| DATA RECORDS |
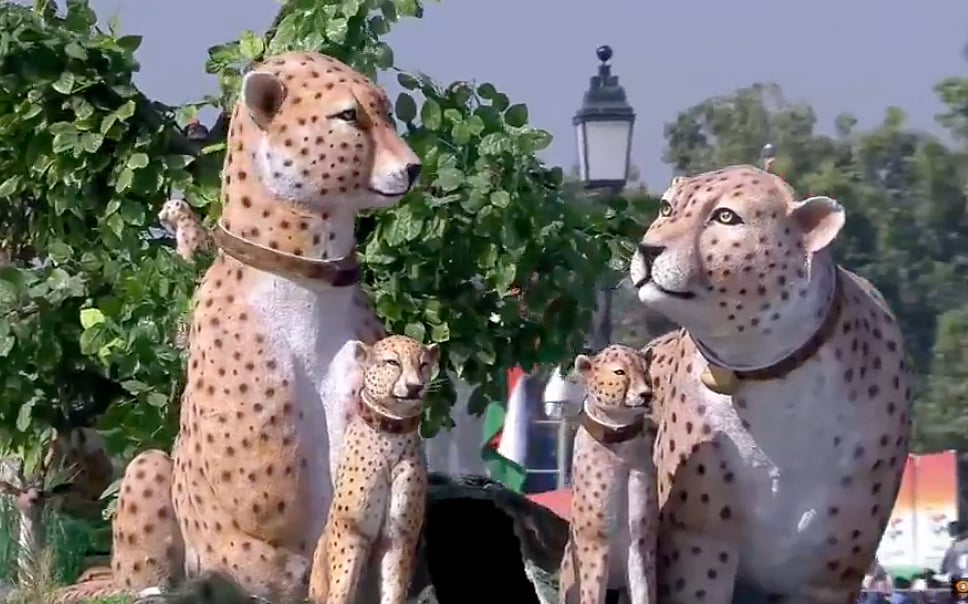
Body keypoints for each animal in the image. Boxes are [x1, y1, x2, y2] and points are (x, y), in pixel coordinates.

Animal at [53, 50, 422, 603]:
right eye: (349, 116)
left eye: (386, 113)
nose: (413, 167)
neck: (307, 276)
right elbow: (269, 521)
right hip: (149, 470)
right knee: (142, 565)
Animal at [308, 335, 438, 604]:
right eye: (393, 362)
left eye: (423, 364)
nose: (414, 386)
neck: (391, 431)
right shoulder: (351, 530)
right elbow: (342, 588)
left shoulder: (399, 535)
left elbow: (393, 587)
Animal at [559, 344, 658, 604]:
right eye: (620, 372)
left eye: (646, 371)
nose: (646, 394)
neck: (619, 443)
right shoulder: (595, 543)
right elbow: (592, 594)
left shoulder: (640, 542)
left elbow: (643, 591)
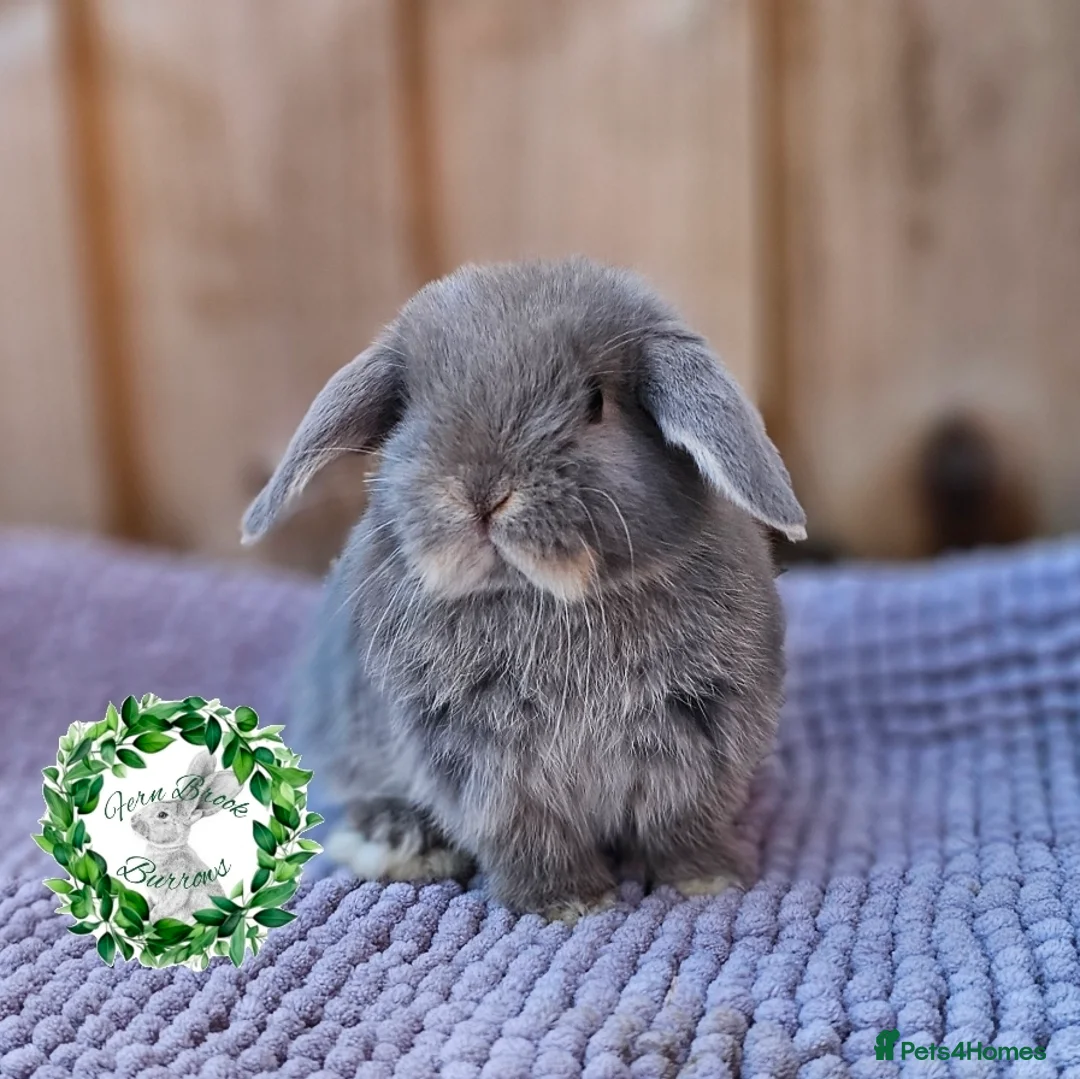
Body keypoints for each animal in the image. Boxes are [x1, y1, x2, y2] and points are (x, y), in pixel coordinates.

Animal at [130, 750, 242, 922]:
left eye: (162, 815)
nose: (133, 820)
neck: (168, 849)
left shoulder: (179, 883)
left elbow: (169, 904)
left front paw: (154, 919)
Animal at [240, 257, 806, 921]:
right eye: (408, 409)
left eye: (596, 401)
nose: (481, 492)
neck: (546, 598)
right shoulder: (486, 769)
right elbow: (528, 835)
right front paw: (569, 901)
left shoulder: (702, 739)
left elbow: (682, 824)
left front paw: (708, 879)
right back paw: (400, 844)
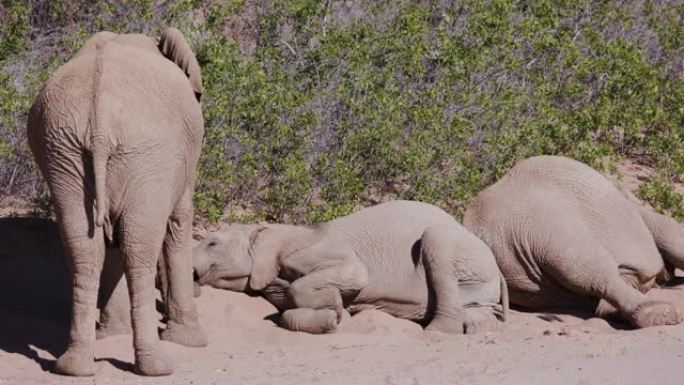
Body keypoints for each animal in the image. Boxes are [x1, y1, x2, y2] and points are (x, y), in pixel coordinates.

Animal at [26, 27, 207, 376]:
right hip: (146, 152)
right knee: (138, 249)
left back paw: (75, 366)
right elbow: (178, 223)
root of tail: (100, 123)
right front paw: (191, 341)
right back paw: (157, 366)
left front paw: (112, 333)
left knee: (86, 248)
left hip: (62, 150)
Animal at [192, 200, 508, 334]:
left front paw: (335, 307)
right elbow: (285, 311)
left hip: (458, 250)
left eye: (212, 243)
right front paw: (331, 317)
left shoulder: (322, 249)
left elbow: (354, 275)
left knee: (436, 240)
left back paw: (438, 331)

| ASSIGNMENT |
Beginning with the line that contains "right front paw: (331, 317)", restate word for word each line through the last one in the data, and write nothing more.

| FINAL ANSWER |
right front paw: (331, 317)
left shoulder: (322, 249)
left elbow: (354, 275)
left knee: (436, 240)
left back paw: (438, 331)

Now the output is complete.